Work to be completed. Leaving out any pictures, print the entries that follow exactly as they stand.

━━━━━ Extracted material

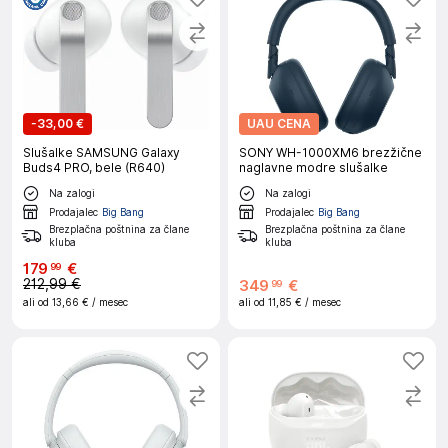
-
33,00 €
UAU CENA
Slušalke SAMSUNG Galaxy
SONY WH-1000XM6 brezžične
Buds4 PRO, bele (R640)
naglavne modre slušalke
Na zalogi
Na zalogi
Prodajalec
Big Bang
Prodajalec
Big Bang
Brezplačna poštnina za člane
Brezplačna poštnina za člane
kluba
kluba
179
€
99
212,99 €
349
€
99
ali od
13,66 €
/ mesec
ali od
11,85 €
/ mesec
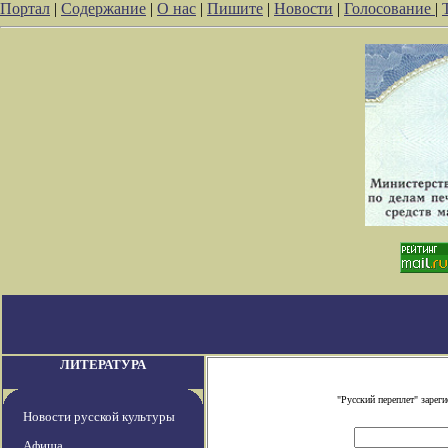
Портал
|
Содержание
|
О нас
|
Пишите
|
Новости
|
Голосование
|
ЛИТЕРАТУРА
"Русский переплет" заре
Новости русской культуры
Афиша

━━━━━━━━━━

Answer space.
-
33,00 €
UAU CENA
Slušalke SAMSUNG Galaxy
SONY WH-1000XM6 brezžične
Buds4 PRO, bele (R640)
naglavne modre slušalke
Na zalogi
Na zalogi
Prodajalec
Big Bang
Prodajalec
Big Bang
Brezplačna poštnina za člane
Brezplačna poštnina za člane
kluba
kluba
179
€
99
212,99 €
349
€
99
ali od
13,66 €
/ mesec
ali od
11,85 €
/ mesec
Портал
|
Содержание
|
О нас
|
Пишите
|
Новости
|
Голосование
|
ЛИТЕРАТУРА
"Русский переплет" заре
Новости русской культуры
Афиша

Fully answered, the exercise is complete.